The Woks of Life
- Founded: 2013
- Headquarters: New Jersey, USA
- Creators: Sarah, Kaitlin, Judy and Bill Leung
- Industry: Culinary
- Website: https://thewoksoflife.com/

= The Woks of Life =

American Chinese culinary blog

The Woks of Life is a culinary blog focusing on Chinese and American Chinese cuisines. It was started in 2013 by Sarah, Kaitlin, Judy and Bill Leung.

== Blog ==
The blog covers traditional Chinese cuisines and Americanized Chinese dishes. Sarah and Kaitlin started it in 2013, after Judy and Bill had relocated from New Jersey to Beijing for Bill's job at Nokia, as a way to maintain a connection with their parents. The family had always had an interest in food and cooking, and Sarah and Kaitlin wanted to learn their parents' recipes so they could recreate them in their own kitchen.

Around a year after starting the blog, one of the recipe posts went viral, and the family began focusing on the blog as a way to reach a broader audience. By 2019 Sarah was working on the blog full-time. As of 2022 it receives about 7 million page view per month. According to Dwell it is "possibly the internet's most popular English-language Chinese food blog". According to Bon Appetit, "the family-run recipes blog has been considered by many fans to be the Bible of Chinese home cooking."

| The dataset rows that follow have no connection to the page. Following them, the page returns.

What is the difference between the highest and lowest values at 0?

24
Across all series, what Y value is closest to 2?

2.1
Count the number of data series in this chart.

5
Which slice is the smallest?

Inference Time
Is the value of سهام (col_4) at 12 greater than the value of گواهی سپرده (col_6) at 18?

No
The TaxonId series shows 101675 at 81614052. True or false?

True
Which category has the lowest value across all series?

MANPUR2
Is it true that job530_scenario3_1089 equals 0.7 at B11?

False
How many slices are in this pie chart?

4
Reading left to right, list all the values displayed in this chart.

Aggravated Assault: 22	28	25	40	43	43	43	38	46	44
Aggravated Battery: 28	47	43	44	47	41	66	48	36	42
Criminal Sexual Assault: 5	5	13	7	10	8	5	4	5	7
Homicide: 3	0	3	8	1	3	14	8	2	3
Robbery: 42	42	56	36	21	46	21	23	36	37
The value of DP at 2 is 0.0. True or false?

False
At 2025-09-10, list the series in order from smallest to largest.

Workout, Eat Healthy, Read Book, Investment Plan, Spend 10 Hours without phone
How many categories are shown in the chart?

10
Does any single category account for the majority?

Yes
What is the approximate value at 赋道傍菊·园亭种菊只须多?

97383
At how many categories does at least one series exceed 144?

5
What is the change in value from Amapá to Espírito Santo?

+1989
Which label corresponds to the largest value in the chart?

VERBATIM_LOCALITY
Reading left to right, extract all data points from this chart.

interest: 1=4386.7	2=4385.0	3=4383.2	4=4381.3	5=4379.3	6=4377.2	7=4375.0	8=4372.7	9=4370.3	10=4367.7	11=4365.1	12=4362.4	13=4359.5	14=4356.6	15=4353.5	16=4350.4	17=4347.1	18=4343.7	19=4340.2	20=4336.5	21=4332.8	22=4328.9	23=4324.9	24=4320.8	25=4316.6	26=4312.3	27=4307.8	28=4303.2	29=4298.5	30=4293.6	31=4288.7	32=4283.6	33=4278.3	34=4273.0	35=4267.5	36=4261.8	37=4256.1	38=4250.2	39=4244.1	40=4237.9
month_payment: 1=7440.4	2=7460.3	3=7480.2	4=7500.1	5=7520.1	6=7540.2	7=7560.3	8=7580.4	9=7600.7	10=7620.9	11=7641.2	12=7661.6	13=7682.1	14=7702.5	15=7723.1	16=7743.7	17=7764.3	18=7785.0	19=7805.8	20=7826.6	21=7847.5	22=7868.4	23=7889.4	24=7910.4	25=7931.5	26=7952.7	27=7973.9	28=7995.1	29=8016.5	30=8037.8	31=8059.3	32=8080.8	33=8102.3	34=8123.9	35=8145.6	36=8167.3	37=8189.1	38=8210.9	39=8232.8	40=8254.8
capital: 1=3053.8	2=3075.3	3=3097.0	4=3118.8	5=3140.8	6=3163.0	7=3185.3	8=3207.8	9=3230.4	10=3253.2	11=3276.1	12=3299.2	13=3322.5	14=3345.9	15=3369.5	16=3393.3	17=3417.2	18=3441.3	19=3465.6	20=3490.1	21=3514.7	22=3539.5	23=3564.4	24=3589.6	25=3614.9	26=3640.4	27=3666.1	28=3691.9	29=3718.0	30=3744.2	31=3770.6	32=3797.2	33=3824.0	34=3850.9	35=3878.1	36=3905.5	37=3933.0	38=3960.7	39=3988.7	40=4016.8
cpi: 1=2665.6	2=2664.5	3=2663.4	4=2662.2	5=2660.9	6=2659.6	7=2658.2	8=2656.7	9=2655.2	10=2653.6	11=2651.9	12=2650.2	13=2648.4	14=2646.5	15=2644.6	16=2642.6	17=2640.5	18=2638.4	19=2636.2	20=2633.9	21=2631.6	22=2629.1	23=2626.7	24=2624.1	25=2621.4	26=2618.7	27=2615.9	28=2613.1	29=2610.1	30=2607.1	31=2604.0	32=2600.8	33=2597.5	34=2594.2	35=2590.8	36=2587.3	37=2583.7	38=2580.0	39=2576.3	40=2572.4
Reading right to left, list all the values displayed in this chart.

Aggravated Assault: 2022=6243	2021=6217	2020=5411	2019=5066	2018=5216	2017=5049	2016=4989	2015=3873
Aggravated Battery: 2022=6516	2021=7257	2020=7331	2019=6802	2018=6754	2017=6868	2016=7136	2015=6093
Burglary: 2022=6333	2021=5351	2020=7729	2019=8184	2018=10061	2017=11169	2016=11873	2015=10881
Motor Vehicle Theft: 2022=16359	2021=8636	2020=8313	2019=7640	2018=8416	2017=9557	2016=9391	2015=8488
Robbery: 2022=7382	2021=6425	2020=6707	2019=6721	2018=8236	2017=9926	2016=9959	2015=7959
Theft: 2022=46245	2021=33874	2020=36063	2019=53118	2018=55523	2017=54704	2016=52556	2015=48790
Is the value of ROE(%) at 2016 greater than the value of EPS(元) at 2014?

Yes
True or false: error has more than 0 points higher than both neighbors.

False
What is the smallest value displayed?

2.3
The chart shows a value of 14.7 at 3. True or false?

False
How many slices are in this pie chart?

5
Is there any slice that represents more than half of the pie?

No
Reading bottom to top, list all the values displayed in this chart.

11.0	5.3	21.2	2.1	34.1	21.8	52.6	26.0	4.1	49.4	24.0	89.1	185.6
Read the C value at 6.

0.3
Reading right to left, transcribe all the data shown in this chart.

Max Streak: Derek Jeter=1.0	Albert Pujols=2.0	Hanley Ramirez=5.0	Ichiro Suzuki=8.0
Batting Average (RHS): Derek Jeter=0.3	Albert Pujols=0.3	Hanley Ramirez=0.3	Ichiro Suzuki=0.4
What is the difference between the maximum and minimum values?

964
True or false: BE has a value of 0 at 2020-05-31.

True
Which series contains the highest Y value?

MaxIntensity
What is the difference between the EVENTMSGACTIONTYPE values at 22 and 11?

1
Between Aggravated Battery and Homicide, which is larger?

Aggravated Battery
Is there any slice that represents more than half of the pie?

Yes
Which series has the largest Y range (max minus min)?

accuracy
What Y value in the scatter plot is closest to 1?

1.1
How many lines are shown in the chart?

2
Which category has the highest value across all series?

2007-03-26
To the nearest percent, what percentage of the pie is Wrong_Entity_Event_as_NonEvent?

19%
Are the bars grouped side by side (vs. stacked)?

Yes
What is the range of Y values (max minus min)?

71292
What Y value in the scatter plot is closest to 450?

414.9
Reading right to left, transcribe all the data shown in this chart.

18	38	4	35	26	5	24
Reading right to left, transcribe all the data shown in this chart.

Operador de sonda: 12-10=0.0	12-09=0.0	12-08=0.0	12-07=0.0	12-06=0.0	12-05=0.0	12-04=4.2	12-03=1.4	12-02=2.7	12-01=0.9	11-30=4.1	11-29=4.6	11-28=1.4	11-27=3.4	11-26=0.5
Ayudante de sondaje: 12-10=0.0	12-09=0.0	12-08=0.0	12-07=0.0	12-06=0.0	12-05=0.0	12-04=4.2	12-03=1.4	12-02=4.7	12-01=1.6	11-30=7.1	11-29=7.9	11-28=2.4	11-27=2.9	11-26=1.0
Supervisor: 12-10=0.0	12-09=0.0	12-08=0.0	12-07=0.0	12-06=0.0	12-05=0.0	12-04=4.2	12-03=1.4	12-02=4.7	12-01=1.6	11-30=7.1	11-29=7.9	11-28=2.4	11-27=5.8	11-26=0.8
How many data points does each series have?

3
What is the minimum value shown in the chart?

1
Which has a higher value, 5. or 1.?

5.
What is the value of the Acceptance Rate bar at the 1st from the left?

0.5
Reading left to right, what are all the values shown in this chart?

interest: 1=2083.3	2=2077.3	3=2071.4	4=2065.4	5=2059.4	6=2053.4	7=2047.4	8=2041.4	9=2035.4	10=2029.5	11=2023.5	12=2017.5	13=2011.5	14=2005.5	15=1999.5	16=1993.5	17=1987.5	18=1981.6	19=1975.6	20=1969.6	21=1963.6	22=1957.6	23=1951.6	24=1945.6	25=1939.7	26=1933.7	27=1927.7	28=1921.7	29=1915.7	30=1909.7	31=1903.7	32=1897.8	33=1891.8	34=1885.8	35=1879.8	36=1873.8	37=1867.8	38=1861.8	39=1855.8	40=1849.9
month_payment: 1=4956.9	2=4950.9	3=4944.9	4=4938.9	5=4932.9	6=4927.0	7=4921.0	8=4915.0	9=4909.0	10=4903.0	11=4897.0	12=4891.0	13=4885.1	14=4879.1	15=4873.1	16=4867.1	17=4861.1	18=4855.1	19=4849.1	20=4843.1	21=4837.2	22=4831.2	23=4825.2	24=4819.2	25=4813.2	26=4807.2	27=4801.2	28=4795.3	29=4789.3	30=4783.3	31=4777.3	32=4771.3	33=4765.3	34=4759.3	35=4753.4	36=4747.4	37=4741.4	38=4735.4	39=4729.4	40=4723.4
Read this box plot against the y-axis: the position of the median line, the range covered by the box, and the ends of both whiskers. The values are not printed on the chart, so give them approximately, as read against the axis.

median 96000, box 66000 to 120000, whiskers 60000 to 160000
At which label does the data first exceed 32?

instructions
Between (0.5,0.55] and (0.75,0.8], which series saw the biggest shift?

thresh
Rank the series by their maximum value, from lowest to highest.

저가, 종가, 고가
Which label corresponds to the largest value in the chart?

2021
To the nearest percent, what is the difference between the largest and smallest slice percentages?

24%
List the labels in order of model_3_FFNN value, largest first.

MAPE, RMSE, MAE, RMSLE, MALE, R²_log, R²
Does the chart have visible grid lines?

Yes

The family purchased a 1785 farmhouse on twelve acres of land in New Jersey where they work on the blog full-time and grow produce for use in their recipes.

== Cookbook ==
The family wrote a cookbook, The Woks Of Life: Recipes To Know And Love From A Chinese American Family, which was published in 2022 by Clarkson Potter. Sarah and Kaitlin created the photographs. The book became a New York Times bestseller. It was nominated for a 2023 James Beard Award in the U.S. Foodways category, as well as a 2023 IACP Award in the American category. It was named one of the best cookbooks of the year by the San Francisco Chronicle, Simply Recipes, The New York Times, Food & Wine, NPR, Smithsonian Magazine, Delish, and Epicurious.

== YouTube ==
The Leung Family also has a YouTube channel featuring cooking tutorials and lifestyle videos, with each family member presenting their own recipes.

== Recognition ==
In 2015, Saveur named it the Best Special Interest blog. The Woks of Life was featured in Season 4 Episode 6 of Lucky Chow (PBS) in 2020 and Season 1 Episode 5 of Family Dinner with Andrew Zimmern (Magnolia Network) in 2021.

== The Leung family ==
Judy Leung was born in Shanghai, grew up in Hubei and Shanghai, and immigrated to the US with her family when she was sixteen. She speaks Shanghainese, Cantonese, and Mandarin. Bill was born and raised in Liberty, New York, in the Catskill Mountains, where he worked summers local hotels and resorts with his stepfather, a professional chef. Sarah and Kaitlin Leung were born and raised in New Jersey.